● Exercise instructions: Find the line with "right ankle: (262, 287)" in the entries below, then reproduce it and every line after it down to and including the line with "left elbow: (159, 358)", exactly.
*** Records shown Section Begins ***
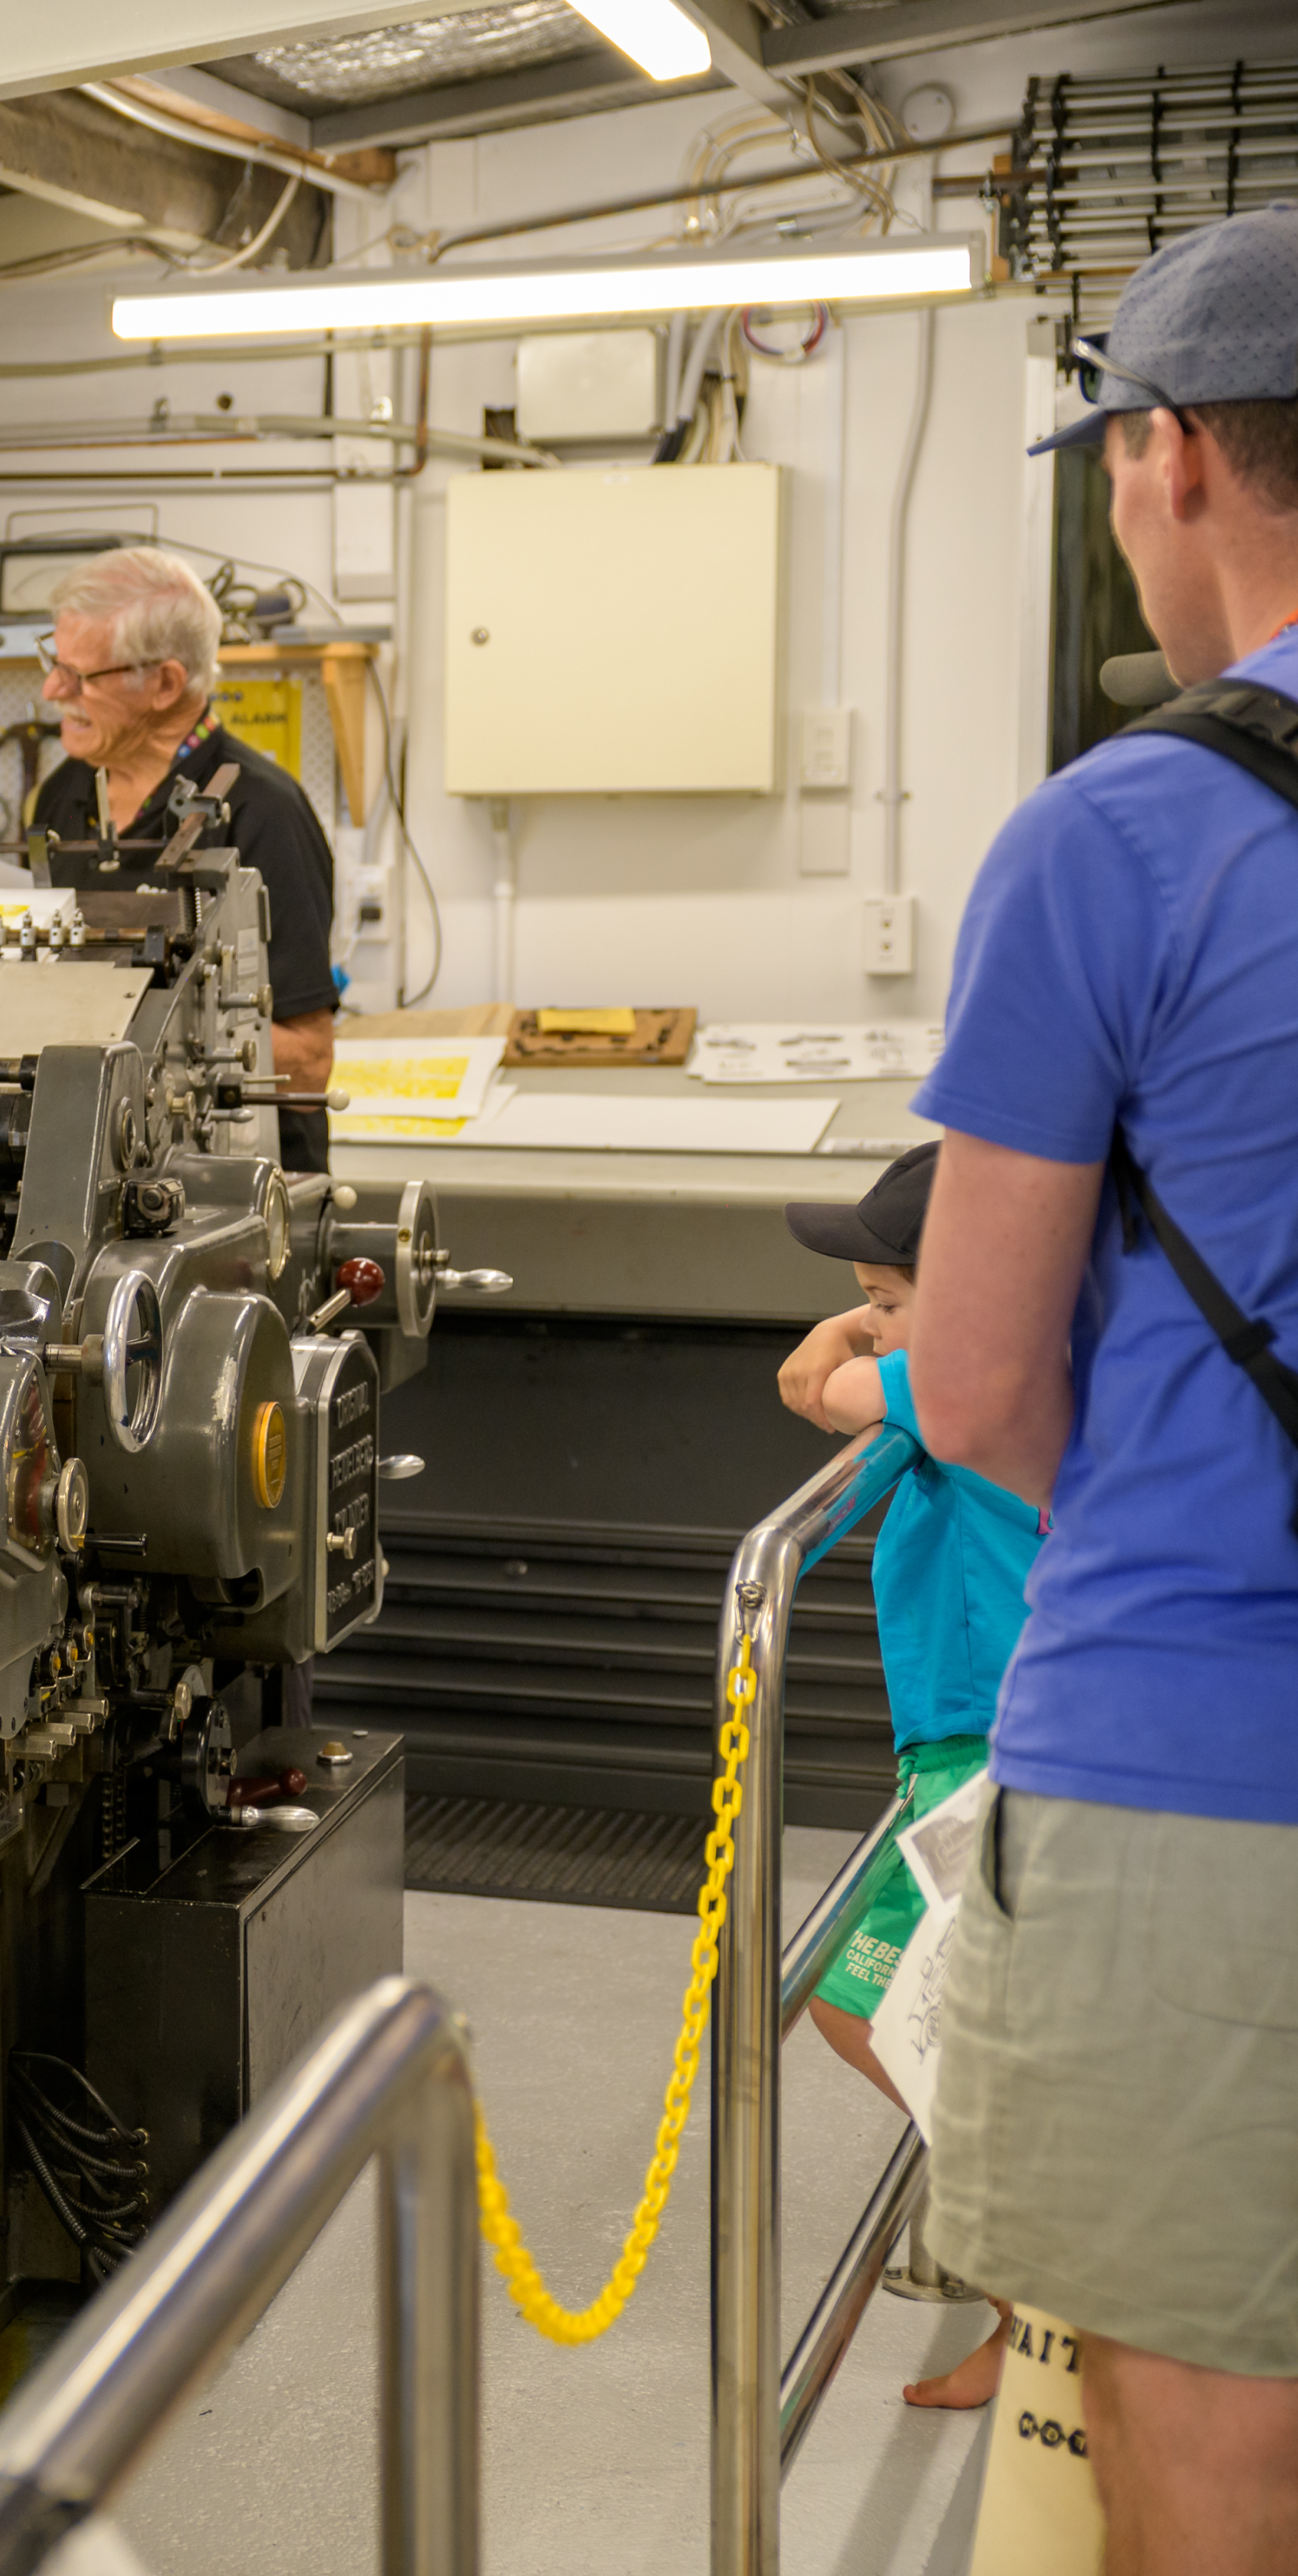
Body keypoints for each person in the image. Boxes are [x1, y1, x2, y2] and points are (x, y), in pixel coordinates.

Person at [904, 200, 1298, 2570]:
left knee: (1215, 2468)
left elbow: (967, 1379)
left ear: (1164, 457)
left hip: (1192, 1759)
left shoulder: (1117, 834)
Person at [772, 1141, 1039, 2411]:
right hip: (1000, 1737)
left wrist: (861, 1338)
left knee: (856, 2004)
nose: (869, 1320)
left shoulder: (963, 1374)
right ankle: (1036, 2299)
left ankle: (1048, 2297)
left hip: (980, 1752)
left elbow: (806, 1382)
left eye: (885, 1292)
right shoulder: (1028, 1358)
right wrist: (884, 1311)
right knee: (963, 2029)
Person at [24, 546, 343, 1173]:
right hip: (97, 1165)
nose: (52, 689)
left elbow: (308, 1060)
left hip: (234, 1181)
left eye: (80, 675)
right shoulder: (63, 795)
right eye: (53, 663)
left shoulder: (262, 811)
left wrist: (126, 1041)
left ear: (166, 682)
*** Records shown Section Ends ***
*** Records shown Section Begins ***
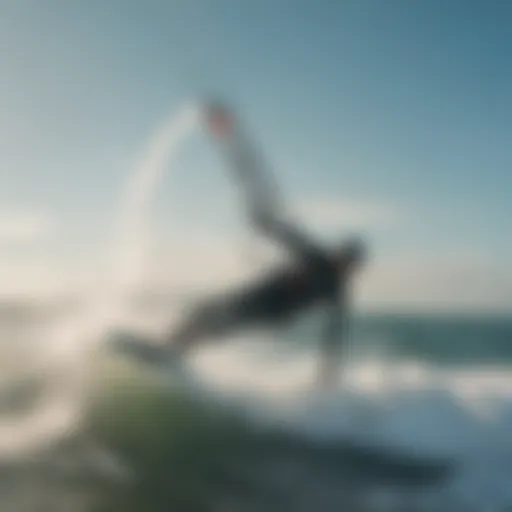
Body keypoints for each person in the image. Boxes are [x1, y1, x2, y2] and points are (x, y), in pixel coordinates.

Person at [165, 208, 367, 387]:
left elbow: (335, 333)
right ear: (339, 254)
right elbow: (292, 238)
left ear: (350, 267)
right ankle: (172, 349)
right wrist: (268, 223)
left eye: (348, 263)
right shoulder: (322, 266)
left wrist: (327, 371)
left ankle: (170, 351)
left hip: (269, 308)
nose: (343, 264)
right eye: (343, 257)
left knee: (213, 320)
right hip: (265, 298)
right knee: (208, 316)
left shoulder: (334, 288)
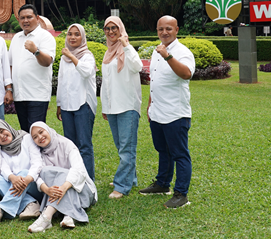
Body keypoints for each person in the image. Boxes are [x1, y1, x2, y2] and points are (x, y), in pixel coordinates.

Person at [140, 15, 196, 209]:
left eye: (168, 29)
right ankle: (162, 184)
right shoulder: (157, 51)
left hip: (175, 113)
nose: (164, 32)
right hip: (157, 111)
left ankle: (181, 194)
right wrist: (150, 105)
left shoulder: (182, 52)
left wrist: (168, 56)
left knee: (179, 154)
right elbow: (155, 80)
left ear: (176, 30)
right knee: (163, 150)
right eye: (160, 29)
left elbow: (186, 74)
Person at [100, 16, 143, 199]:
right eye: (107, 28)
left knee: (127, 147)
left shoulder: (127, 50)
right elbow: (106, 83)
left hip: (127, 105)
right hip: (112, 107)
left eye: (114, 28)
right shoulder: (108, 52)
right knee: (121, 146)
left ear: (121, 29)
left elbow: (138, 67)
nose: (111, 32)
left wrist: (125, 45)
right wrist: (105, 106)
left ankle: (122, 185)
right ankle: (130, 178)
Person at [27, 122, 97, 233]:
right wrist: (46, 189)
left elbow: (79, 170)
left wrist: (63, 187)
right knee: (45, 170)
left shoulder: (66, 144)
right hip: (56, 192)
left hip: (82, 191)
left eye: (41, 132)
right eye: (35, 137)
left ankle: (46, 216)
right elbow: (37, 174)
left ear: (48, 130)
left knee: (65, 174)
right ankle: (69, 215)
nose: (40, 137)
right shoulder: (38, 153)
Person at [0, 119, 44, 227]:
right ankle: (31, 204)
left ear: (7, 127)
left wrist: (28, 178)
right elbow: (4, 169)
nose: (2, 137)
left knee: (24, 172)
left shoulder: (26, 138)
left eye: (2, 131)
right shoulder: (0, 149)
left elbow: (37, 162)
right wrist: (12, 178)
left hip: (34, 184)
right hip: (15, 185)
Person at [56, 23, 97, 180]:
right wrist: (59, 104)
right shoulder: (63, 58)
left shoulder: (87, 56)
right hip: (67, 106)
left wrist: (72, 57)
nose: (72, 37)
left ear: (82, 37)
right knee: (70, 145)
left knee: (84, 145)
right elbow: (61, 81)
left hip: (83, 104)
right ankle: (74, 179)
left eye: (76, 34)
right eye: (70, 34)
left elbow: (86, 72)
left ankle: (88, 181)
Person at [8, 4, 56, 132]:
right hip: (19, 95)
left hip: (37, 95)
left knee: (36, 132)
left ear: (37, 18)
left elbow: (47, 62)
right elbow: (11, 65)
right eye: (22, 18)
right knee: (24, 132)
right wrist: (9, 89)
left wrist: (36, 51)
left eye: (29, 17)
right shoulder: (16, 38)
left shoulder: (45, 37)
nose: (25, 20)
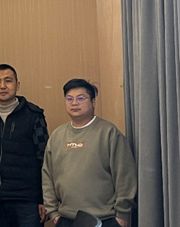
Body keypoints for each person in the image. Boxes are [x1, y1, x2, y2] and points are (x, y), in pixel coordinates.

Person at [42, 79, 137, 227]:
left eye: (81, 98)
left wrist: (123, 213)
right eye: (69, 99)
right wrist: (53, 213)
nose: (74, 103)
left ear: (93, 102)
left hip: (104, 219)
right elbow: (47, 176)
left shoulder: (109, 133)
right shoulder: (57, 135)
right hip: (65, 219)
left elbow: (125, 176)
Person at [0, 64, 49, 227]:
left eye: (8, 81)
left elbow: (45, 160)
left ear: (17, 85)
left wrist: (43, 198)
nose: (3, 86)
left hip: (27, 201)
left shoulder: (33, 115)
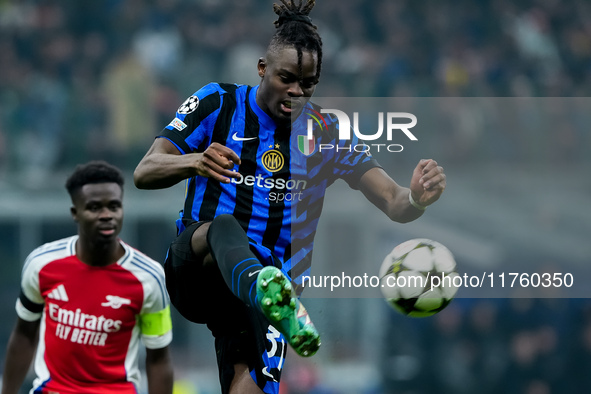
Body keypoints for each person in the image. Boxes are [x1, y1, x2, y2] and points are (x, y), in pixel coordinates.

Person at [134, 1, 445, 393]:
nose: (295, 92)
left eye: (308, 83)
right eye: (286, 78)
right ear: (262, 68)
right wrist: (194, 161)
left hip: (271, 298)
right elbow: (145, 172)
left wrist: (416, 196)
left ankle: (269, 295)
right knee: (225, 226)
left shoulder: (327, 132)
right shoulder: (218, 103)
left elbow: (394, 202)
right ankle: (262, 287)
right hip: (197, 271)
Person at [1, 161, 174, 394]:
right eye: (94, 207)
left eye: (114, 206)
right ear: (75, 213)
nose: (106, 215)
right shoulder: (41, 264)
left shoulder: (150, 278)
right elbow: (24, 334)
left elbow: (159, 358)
*** Records shown Section Ends ***
● Written answer:
right ankle: (262, 287)
right hip: (197, 271)
Person at [1, 161, 174, 394]:
right eye: (94, 207)
left eye: (114, 206)
right ear: (75, 213)
nose: (106, 215)
right shoulder: (41, 264)
left shoulder: (150, 278)
right elbow: (24, 334)
left elbow: (159, 358)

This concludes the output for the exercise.